We have conversations with pharma in particular all the time where they just don't get it. They're like, ‘Oh, we don't want to pay people to take part in a trial because we don't want to induce them.’ And I'm like, ‘Well, guess what? You're only going to get privileged people who can afford to take a day off or don't work.’ And they just don't understand it.
There's really dumb stuff. Like we see a lot of clinical trial protocols where either the trial schedule or the eligibility criteria just seem to have been written in a vacuum. So they haven't spoken to patients, they haven't spoken to clinicians to really understand how care pathways work in this condition. And unknowingly, they've excluded all their population.
I'll give you a recent example. A hypertension trial needed people who were hypertensive, but if you had been prescribed certain anti-hypertensive meds you were excluded – without realizing it's a frontline therapy. So that's 95% population gone, and there was no real clinical reason for that. Finding patients is the easy part, but making sure they have a smooth journey and the actual trial retains them has been the hard part.

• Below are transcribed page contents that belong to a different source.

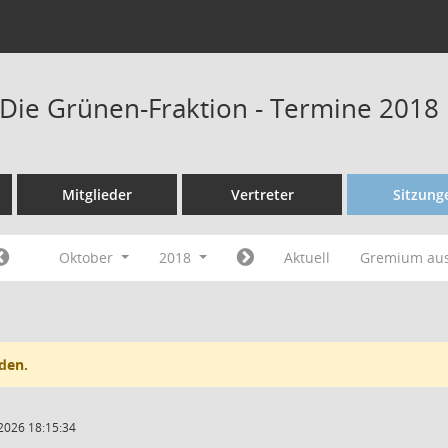
Die Grünen-Fraktion - Termine 2018
Mitglieder
Vertreter
Sitzung
Oktober
2018
Aktuell
Gremium au
den.
2026 18:15:34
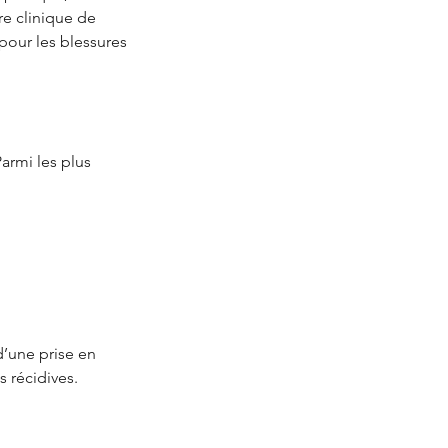
re clinique de
 pour les blessures
Parmi les plus
d’une prise en
s récidives.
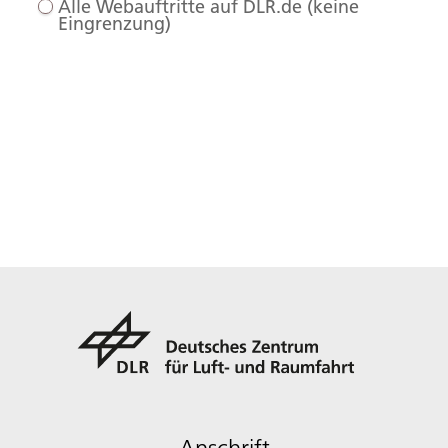
Alle Webauftritte auf DLR.de (keine
Eingrenzung)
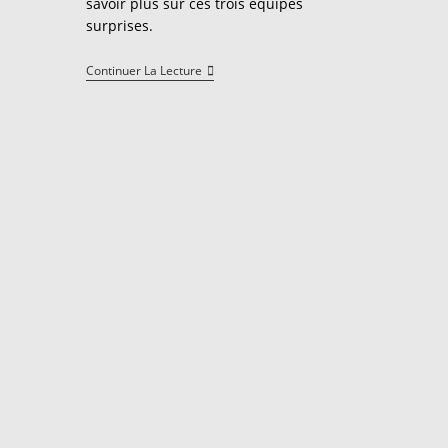
savoir plus sur ces trois équipes
surprises.
Un
Continuer La Lecture
Vent
De
Fraîcheur
Soufflera
Sur
L’Euro
2016
De
Football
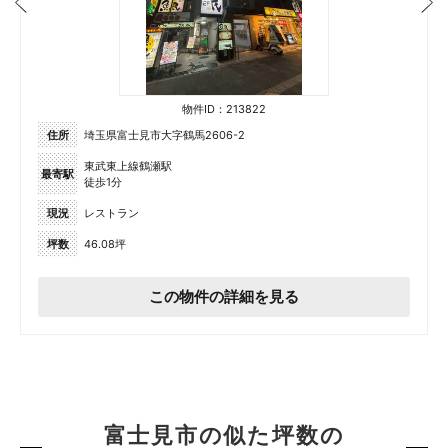
物件ID：213822
住所
埼玉県富士見市大字鶴馬2606-2
東武東上線鶴瀬駅
最寄駅
徒歩1分
現況
レストラン
坪数
46.08坪
この物件の詳細を見る
富士見市の似た坪数の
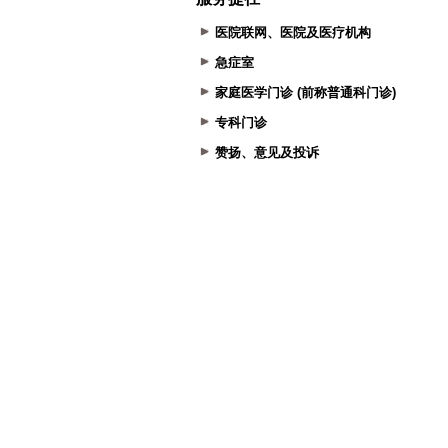
医院联网、医院及医疗机构
急症室
家庭医学门诊 (前称普通科门诊)
专科门诊
赞扬、意见及投诉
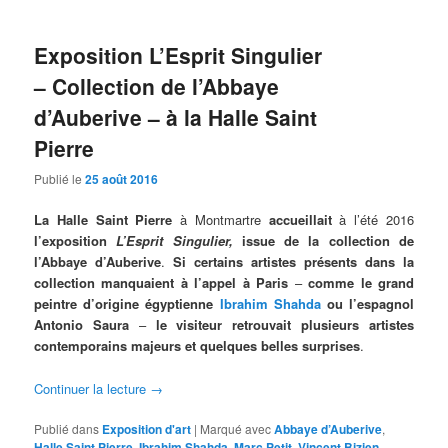
Exposition L’Esprit Singulier
– Collection de l’Abbaye
d’Auberive – à la Halle Saint
Pierre
Publié le
25 août 2016
La Halle Saint Pierre
à Montmartre
accueillait
à l’été 2016
l’exposition
L’Esprit Singulier,
issue de la collection de
l’Abbaye d’Auberive
.
Si certains artistes présents dans la
collection manquaient à l’appel à Paris
–
comme le grand
peintre d’origine égyptienne
Ibrahim Shahda
ou l’espagnol
Antonio Saura
–
le visiteur retrouvait plusieurs artistes
contemporains majeurs et quelques belles surprises
.
Continuer la lecture
→
Publié dans
Exposition d'art
|
Marqué avec
Abbaye d’Auberive
,
Halle Saint Pierre
,
Ibrahim Shahda
,
Marc Petit
,
Vincent Bizien
,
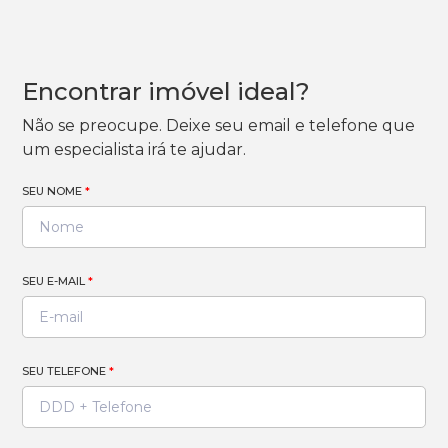
Encontrar imóvel ideal?
Não se preocupe. Deixe seu email e telefone que
um especialista irá te ajudar.
SEU NOME
*
SEU E-MAIL
*
SEU TELEFONE
*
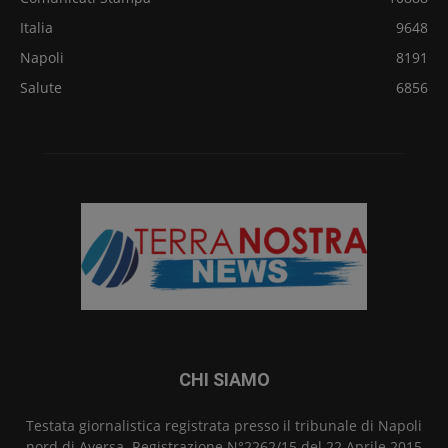
Italia
9648
Napoli
8191
Salute
6856
CHI SIAMO
Testata giornalistica registrata presso il tribunale di Napoli
nord di Aversa. Registrazione N°2262/15 del 22 Aprile 2015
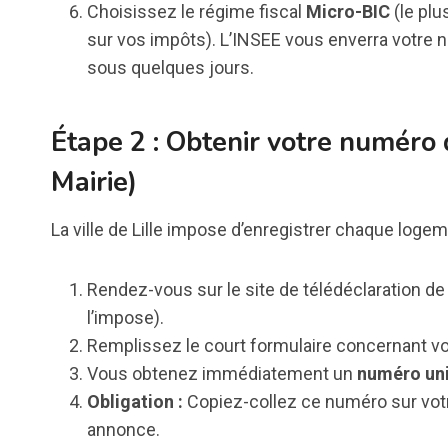
Choisissez le régime fiscal
Micro-BIC
(le plu
sur vos impôts). L’INSEE vous enverra votre n
sous quelques jours.
Étape 2 : Obtenir votre numéro
Mairie)
La ville de Lille impose d’enregistrer chaque loge
Rendez-vous sur le site de télédéclaration de 
l’impose).
Remplissez le court formulaire concernant vot
Vous obtenez immédiatement un
numéro uni
Obligation :
Copiez-collez ce numéro sur votr
annonce.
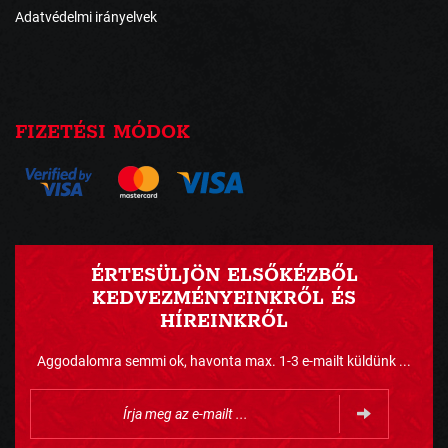
Adatvédelmi irányelvek
FIZETÉSI MÓDOK
ÉRTESÜLJÖN ELSŐKÉZBŐL
KEDVEZMÉNYEINKRŐL ÉS
HÍREINKRŐL
Aggodalomra semmi ok, havonta max. 1-3 e-mailt küldünk ...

So like 90% of our effort goes to overseeing the sites, managing the sites, collecting all the data, monitoring the data, all that stuff after the patient recruitment.

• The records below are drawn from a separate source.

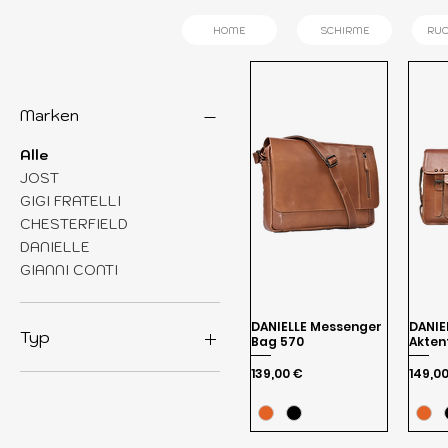
HOME
SCHIRME
RU
Marken
Alle
JOST
GIGI FRATELLI
CHESTERFIELD
DANIELLE
GIANNI CONTI
DANIELLE Messenger
DANIE
Typ
Bag 570
Akten
Preis
Preis
139,00 €
149,0
LEDER
MESSENGER BAG
AKTENMAPPEN
LAPTOPTASCHEN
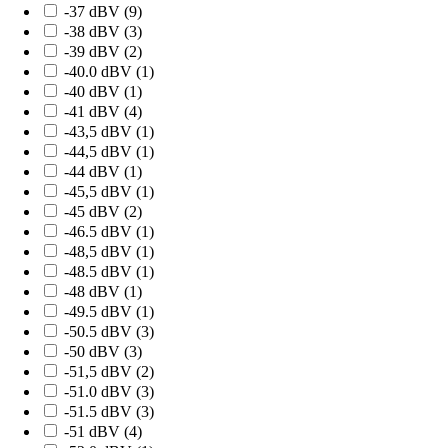
-37 dBV (
9
)
-38 dBV (
3
)
-39 dBV (
2
)
-40.0 dBV (
1
)
-40 dBV (
1
)
-41 dBV (
4
)
-43,5 dBV (
1
)
-44,5 dBV (
1
)
-44 dBV (
1
)
-45,5 dBV (
1
)
-45 dBV (
2
)
-46.5 dBV (
1
)
-48,5 dBV (
1
)
-48.5 dBV (
1
)
-48 dBV (
1
)
-49.5 dBV (
1
)
-50.5 dBV (
3
)
-50 dBV (
3
)
-51,5 dBV (
2
)
-51.0 dBV (
3
)
-51.5 dBV (
3
)
-51 dBV (
4
)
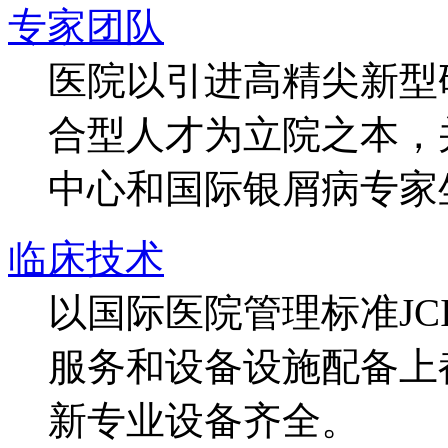
专家团队
医院以引进高精尖新型
合型人才为立院之本，
中心和国际银屑病专家
临床技术
以国际医院管理标准J
服务和设备设施配备上
新专业设备齐全。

Then there's a load of stuff that we've started doing around centralized real-time monitoring, like monitoring clinical trial data as it comes in. It’s very poorly adopted throughout the industry, because you need to have all the data in one consistent format, which is something we can do because we're providing the database and managing all the sites. But we’re seeing huge impacts because if a piece of data is wrong, we can spot it in real time and often follow up with the site while the participant is still there. We can see things like adverse events. So if participants had a safety issue, we can pick it up much faster than waiting for someone to go out and inspect paper records. We're really just scratching the surface of the benefits that’s having, and I'm really excited about what we can do with centralized real-time monitoring over the next five years.

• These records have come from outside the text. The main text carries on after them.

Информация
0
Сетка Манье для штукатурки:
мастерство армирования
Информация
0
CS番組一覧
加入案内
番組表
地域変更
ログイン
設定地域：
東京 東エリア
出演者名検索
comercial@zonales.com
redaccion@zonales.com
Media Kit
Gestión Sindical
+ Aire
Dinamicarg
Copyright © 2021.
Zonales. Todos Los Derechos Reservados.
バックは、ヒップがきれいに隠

Clinical research is daunting, and it can be expensive, but it doesn't need to be hard if you're working with a partner where there are aligned incentives, where you're finding wins for the developer, the CRO and the patient. – Meri Beckwith
Another big mistake people make is they're too soft on the CROs who are running their clinical trials. We just see situations where the CRO is getting away with what’s basically fraud, doing things like massively overcharging for services, terrible cost control, and then just passing the cost on to manufacturers. Really, being incredibly lazy with how they design clinical trials, making it hard for patients to participate, bloating clinical trial designs intentionally, doing things that they know will lead to slower enrollment, because that's how they make more money. I get really upset about this because this impacts the lives of patients who are in the clinical trial as well.
Manufacturers should be demanding more from their CRO partners in terms of, how can we design this trial better? How can we align so the CRO is not being paid for failure? Clinical research is daunting, and it can be expensive, but it doesn't need to be hard if you're working with a partner where there are aligned incentives, where you're finding wins for the developer, the CRO and the patient.